ReuterBildquelle: Screenshot

Der Hersteller hatte mit einer sogenannten „Fachhandelsvereinbarung“ seinen Großhändlern spezielle Rabatte gewährt. Diese Rabatte gab es aber nur, wenn Großhändler an solche Fachhändler verkauften, die unter anderem einen stationären Standort unterhalten haben. Gegen diese Vereinbarung hatte der auf Sanitärartikel spezialisierte Online-Händler Reuter geklagt.

Das Oberlandesgericht Düsseldorf hatte in der „Fachhandelsvereinbarung“ bereits im vergangenen November „einen wettbewerbswidrigen Zweck“ gesehen. Konkret heißt es in dem Urteil, dass die Fachhandelsvereinbarung den Wettbewerb zwischen Einzelhändlern mit Fachgeschäften und Einzelhändlern für Sanitärprodukte beinträchtigen soll, die Produkte nur über das Internet vertreiben. Schließlich erhalte der Großhandel nur beim Weiterverkauf der Produkte an den Facheinzelhandel eine zusätzliche Vergütung in Form eines Rabattes (AZ: VI U (Kart) 11/13).

Die Revision hatte das OLG damals nicht zugelassen. Dornbracht hatte daraufhin eine Nichtzulassungsbeschwerde beim BGH eingereicht und der BGH hat überprüft, ob die Nichtzulassung der Revision richtig war. Durch seine Entscheidung hat der BGH bestätigt, dass keine Revision möglich ist. Somit gilt das bereits ein Jahr alte Urteil vom OLG Düsseldorf in vollem Umfang.

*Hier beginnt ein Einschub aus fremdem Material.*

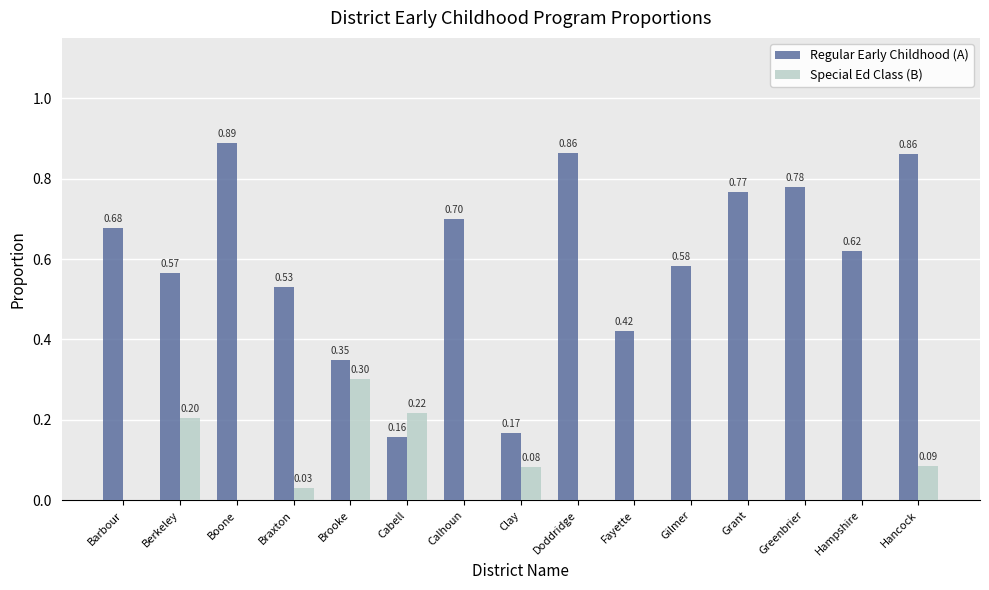

Is the value of Special Ed Class (B) at Hancock greater than the value of Regular Early Childhood (A) at Grant?

No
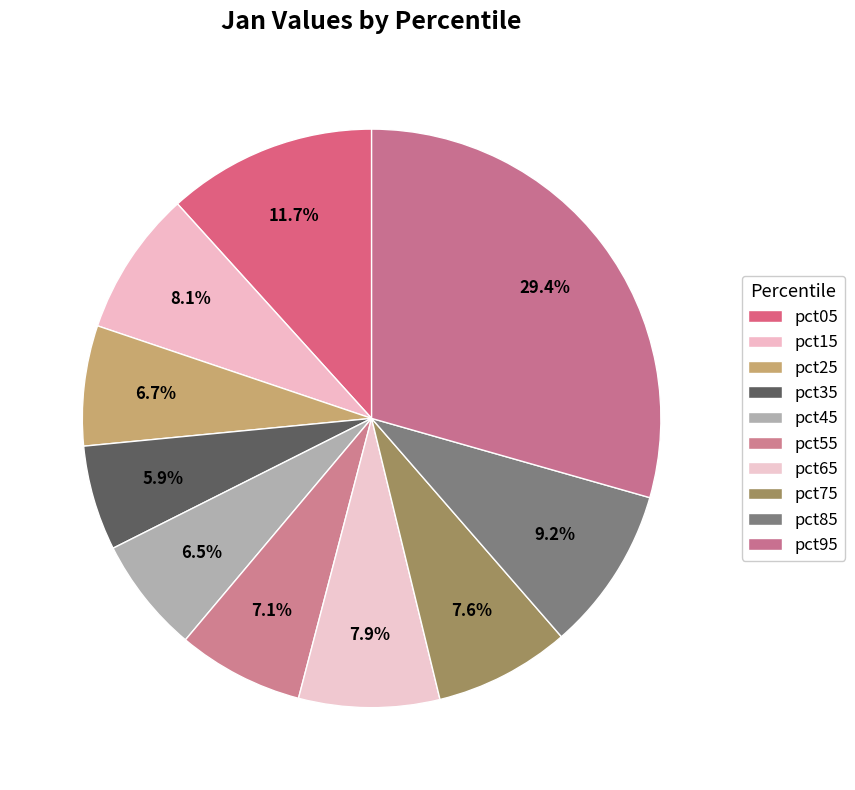

Is there any slice that represents more than half of the pie?

No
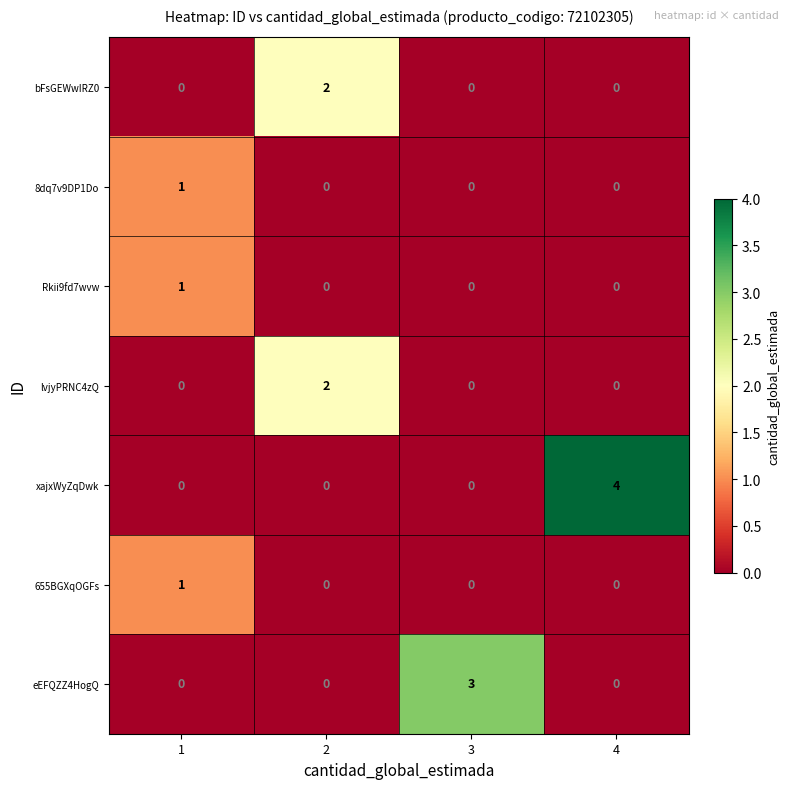

Count the number of data series in this chart.

7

In diesem Jahr hat bereits Sportartikel-Hersteller Adidas sein Verkaufsverbot über Online-Marktplätze aufgegeben. Zuvor hatte die Marke ein selektives Vertriebssystem betrieben, nachdem Adidas-Produkte nicht über „offene Marktplätze“ im Internet verkauft werden durften (gemeint waren Markenplätze wie Amazon und eBay, auf denen Privatkunden untereinander handeln und gebrauchte Ware anbieten können).

Als Beschwerden von Sportfachhändlern eingegangen waren, hat das Bundeskartellamt ermittelt und ist dabei zu dem Ergebnis gekommen, dass ein pauschales Verkaufsverbot über Online-Marktplätze eine Wettbewerbsbeschränkung darstellt. Daraufhin hat adidas eine Neufassung seiner E-Commerce-Bedingungen vorgelegt, in der das Verkaufsverbot über Online-Marktplätze komplett entfallen ist (alle Einzelheiten gibt es in diesem Fallbericht).